* [Source texts of formatted documents]
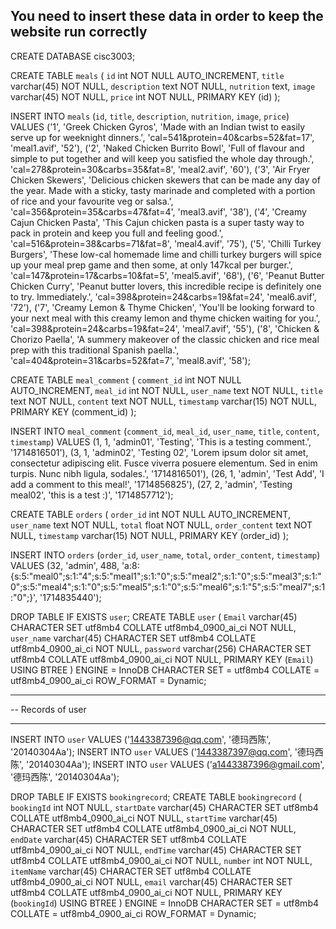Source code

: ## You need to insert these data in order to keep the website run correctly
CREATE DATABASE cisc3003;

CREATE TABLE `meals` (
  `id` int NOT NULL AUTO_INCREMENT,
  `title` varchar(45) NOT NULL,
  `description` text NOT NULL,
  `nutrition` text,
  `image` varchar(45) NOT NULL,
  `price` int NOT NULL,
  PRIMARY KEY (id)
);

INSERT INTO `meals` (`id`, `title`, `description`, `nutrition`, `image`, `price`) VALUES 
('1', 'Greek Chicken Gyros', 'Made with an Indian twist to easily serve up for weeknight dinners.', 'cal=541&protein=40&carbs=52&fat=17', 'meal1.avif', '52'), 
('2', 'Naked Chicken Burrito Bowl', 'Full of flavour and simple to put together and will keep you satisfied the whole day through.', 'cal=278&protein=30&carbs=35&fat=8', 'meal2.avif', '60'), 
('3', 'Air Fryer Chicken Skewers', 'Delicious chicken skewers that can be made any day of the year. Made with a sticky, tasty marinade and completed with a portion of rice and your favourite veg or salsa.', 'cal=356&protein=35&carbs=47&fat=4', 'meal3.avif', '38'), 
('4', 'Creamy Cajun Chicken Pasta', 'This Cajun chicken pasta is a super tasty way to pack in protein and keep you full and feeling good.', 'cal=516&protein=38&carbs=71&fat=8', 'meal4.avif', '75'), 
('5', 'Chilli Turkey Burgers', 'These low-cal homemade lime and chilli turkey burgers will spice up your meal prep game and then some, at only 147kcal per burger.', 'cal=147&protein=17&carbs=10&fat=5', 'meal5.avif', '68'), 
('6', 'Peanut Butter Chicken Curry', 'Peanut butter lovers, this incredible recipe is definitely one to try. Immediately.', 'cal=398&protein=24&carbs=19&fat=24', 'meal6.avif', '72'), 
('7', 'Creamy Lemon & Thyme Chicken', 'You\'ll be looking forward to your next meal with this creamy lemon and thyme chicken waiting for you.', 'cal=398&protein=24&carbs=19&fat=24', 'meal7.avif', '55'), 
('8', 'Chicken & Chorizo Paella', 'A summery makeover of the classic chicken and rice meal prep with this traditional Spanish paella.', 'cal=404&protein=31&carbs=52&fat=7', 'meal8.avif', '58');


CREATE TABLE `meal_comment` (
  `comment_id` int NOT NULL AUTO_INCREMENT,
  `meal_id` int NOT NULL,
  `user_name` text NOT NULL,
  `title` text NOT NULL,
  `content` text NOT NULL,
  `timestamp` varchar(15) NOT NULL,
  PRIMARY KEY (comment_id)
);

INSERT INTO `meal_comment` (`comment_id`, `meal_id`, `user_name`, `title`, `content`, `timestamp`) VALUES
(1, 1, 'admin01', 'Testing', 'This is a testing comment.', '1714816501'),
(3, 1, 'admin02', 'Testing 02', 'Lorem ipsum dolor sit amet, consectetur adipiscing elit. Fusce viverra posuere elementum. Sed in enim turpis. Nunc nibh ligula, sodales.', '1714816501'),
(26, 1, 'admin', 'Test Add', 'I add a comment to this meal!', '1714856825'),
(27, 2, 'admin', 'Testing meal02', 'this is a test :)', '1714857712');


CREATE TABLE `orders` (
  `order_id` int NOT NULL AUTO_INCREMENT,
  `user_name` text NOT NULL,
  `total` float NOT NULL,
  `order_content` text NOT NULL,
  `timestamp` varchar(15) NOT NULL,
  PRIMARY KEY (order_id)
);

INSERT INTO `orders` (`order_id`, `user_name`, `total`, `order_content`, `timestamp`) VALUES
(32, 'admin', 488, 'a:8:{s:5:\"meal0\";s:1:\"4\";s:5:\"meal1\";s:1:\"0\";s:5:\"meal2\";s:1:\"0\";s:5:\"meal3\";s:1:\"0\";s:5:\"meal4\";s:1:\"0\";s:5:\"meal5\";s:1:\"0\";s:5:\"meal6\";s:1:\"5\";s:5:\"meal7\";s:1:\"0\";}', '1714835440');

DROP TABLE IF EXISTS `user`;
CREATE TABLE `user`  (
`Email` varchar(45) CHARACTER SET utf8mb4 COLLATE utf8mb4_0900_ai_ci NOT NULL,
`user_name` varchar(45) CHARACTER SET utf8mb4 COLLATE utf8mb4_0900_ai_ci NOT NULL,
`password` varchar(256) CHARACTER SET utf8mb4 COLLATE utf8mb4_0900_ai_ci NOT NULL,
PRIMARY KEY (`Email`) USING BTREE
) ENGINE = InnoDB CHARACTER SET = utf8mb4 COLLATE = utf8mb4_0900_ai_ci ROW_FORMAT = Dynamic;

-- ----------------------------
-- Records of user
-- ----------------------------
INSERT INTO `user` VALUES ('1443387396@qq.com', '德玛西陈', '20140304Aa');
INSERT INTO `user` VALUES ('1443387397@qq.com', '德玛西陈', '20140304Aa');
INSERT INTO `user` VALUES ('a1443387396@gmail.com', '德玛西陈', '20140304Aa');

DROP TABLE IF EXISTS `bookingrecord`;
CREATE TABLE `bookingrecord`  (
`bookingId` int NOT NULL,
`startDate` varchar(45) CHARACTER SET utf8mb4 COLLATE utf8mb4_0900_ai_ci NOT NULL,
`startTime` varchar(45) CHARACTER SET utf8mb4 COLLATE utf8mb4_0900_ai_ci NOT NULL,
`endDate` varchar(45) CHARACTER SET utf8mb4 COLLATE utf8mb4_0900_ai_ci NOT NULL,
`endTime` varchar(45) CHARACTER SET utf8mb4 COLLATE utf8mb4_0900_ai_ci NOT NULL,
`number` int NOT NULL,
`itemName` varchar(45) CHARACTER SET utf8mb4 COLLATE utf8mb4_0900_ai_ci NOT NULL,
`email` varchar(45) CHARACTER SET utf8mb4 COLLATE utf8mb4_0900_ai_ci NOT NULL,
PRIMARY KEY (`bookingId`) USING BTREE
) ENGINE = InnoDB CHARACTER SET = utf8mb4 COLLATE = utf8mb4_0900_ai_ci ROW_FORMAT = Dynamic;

* [YOUR ASSIGNMENT] From the entries above, list each line with "nutrition" in it.

* [THE ANSWER]
  `nutrition` text,
INSERT INTO `meals` (`id`, `title`, `description`, `nutrition`, `image`, `price`) VALUES 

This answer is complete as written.